In a previous post, I wrote about the challenges of the sandwich generation, caught between caring for aging parents and raising children. What I didn’t fully grasp then was how it feels to be the filling in that sandwich, slowly being compressed from both sides.
The conversation we should be having
Here’s what I wish I’d said to my father instead of lecturing him about reaction times and accident statistics:
“Dad, I know that car means everything to you. I know it’s not about being stubborn. Help me understand what you need to feel independent, and let’s figure out together how to make that happen safely.”
Would he have listened? Maybe not. But at least I would have acknowledged his humanity instead of reducing him to a problem to be solved.
The conversation about driving shouldn’t start with taking away keys. It should start with understanding what those keys represent and finding ways to preserve that dignity even as capabilities change.
Finding middle ground
At 65, I’m not ready to give up driving. But I’m also not the driver I was at 50. So I’ve made compromises. I don’t drive at night anymore unless absolutely necessary. I avoid highways during rush hour. I take surface streets instead of freeways when possible.
These aren’t surrenders.

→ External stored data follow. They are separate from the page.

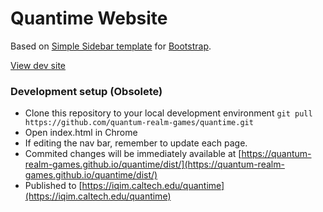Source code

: # Quantime Website

Based on [Simple Sidebar template](https://startbootstrap.com/template/simple-sidebar/) for [Bootstrap](https://getbootstrap.com/).

[View dev site](https://keithguerin.github.io/quantime/dist/)



### Development setup (Obsolete)
- Clone this repository to your local development environment `git pull https://github.com/quantum-realm-games/quantime.git`
- Open index.html in Chrome
- If editing the nav bar, remember to update each page.
- Commited changes will be immediately available at [https://quantum-realm-games.github.io/quantime/dist/](https://quantum-realm-games.github.io/quantime/dist/)
- Published to [https://iqim.caltech.edu/quantime](https://iqim.caltech.edu/quantime)

<!-- ### Development setup (Obsolete)
- Clone this repository to your local development environment `git pull https://github.com/quantum-realm-games/quantime.git`
- Install [NodeJS](https://nodejs.org/en/)
- Install Node modules: `npm install`
- Start the loccal server: `npm start`
- The site will open at localhost:3000
- Commited changes will be immediately available at [https://quantum-realm-games.github.io/quantime/dist/](https://quantum-realm-games.github.io/quantime/dist/)
- Published to [https://iqim.caltech.edu/quantime](https://iqim.caltech.edu/quantime) -->
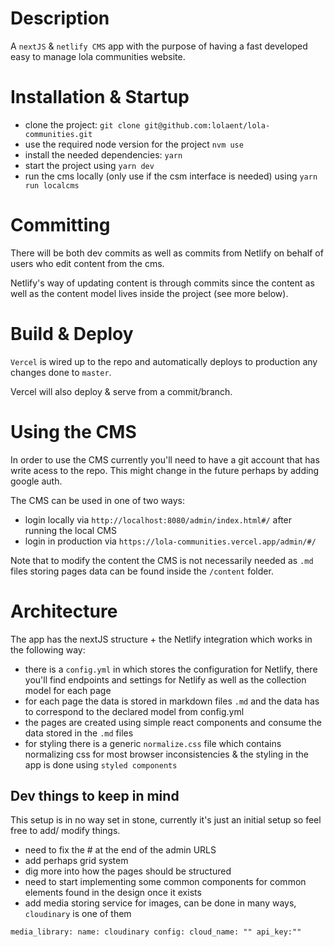 # Description

A `nextJS`  & `netlify CMS` app with the purpose of having a fast developed easy to manage lola communities website.

# Installation & Startup

- clone the project:  `git clone git@github.com:lolaent/lola-communities.git`
- use the required node version for the project `nvm use`
- install the needed dependencies: `yarn`
- start the project using `yarn dev`
- run the cms locally (only use if the csm interface is needed) using `yarn run localcms`

# Committing

There will be both dev commits as well as commits from Netlify on behalf of users who edit content from the cms.

Netlify's way of updating content is through commits since the content  as well as the content model lives inside the project (see more below).

# Build & Deploy

`Vercel` is wired up to the repo and automatically deploys to production any changes done to `master`. 

Vercel will also deploy & serve from a commit/branch.

# Using the CMS

In order to use the CMS currently you'll need to have a git account that has write acess to the repo.
This might change in the future perhaps by adding google auth.

The CMS can be used in one of two ways:

- login locally via `http://localhost:8080/admin/index.html#/`  after running the local CMS
- login in production via `https://lola-communities.vercel.app/admin/#/`

Note that to modify the content the CMS is not necessarily needed as `.md` files storing pages data can be found inside the `/content` folder.

# Architecture

The app has the nextJS structure + the Netlify integration which works in the following way:

- there is a `config.yml` in which stores the configuration for Netlify, there you'll find endpoints and settings for Netlify as well as the collection model for each page
- for each page the data is stored in markdown files `.md` and the data has to correspond to the declared model from config.yml
- the pages are created using simple react components and consume the data stored in the `.md` files
- for styling there is a generic `normalize.css` file which contains normalizing css for most browser inconsistencies & the styling in the app is done using `styled components`

## Dev things to keep in mind

This setup is in no way set in stone, currently it's just an initial setup so feel free to add/ modify things.

- need to fix the # at the end of the admin URLS
- add perhaps grid system
- dig more into how the pages should be structured
- need to start implementing some common components for common elements found in the design once it exists
- add media storing service for images, can be done in many ways, `cloudinary` is one of them

`media_library:
   name: cloudinary
   config:
     cloud_name: ""
     api_key:""`
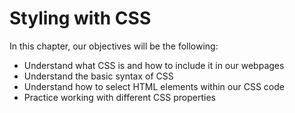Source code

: # Styling with CSS

In this chapter, our objectives will be the following:

- Understand what CSS is and how to include it in our webpages
- Understand the basic syntax of CSS
- Understand how to select HTML elements within our CSS code
- Practice working with different CSS properties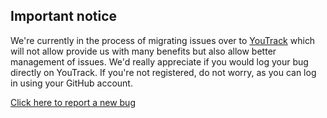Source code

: [//]: # (name: Bug report)
[//]: # (about: Please read Important notice below)
[//]: # (title: Bug report)
[//]: # (labels: '')
[//]: # (assignees: '')

## Important notice 

We're currently in the process of migrating issues over to [YouTrack](https://youtrack.jetbrains.com/issues/KTOR) which will not allow provide us with many benefits but also allow better management of issues. We'd really appreciate if you would log your bug directly on YouTrack. If you're not registered, do not worry, as you can log in using your GitHub account. 

[Click here to report a new bug](https://youtrack.jetbrains.com/newIssue?project=KTOR&c=Subsystem%20Docs)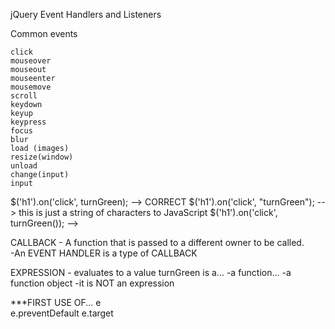 jQuery Event Handlers and Listeners

Common events

	click
	mouseover
	mouseout
	mouseenter
	mousemove
	scroll
	keydown
	keyup 
	keypress
	focus
	blur
	load (images)
	resize(window)
	unload
	change(input)
	input

$('h1').on('click', turnGreen); --> CORRECT
	$('h1').on('click', "turnGreen"); --> this is just a string of characters to JavaScript
		$('h1').on('click', turnGreen()); -->

CALLBACK - A function that is passed to a different owner to be called.  
	-An EVENT HANDLER is a type of CALLBACK

EXPRESSION - evaluates to a value
turnGreen is a...
 -a function...
 -a function object 
 -it is NOT an expression

***FIRST USE OF...
	e  
	e.preventDefault
	e.target

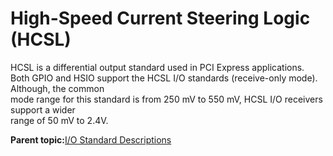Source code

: # High-Speed Current Steering Logic \(HCSL\)

HCSL is a differential output standard used in PCI Express applications.<br /> Both GPIO and HSIO support the HCSL I/O standards \(receive-only mode\). Although, the common<br /> mode range for this standard is from 250 mV to 550 mV, HCSL I/O receivers support a wider<br /> range of 50 mV to 2.4V.

**Parent topic:**[I/O Standard Descriptions](GUID-07F30430-9CF8-4A1E-8C90-A8B9D9B8986F.md)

They’re adaptations. There’s a difference between being forced to stop and choosing to modify.
My daughter seems relieved by these voluntary limitations. She stops hovering quite so much. We’ve found a temporary peace, though I know harder conversations are coming.
Final thoughts
That car in my father’s driveway represented more than transportation. It was his last stand against a world that increasingly treated him like a child. I spent years seeing danger where I should have seen dignity.
Now, gripping my own steering wheel a little tighter these days, I finally get it. We’re not being stubborn when we insist on driving past our prime. We’re trying to hold onto the last piece of proof that we’re still the authors of our own stories, still capable of choosing our own directions.
The real question isn’t when to take away the keys. It’s how to preserve someone’s dignity and autonomy even as their abilities change. Because someday, if we’re lucky enough to live that long, we’ll all be sitting in that driver’s seat, hoping our children remember that we’re still human beings who deserve a say in our own lives.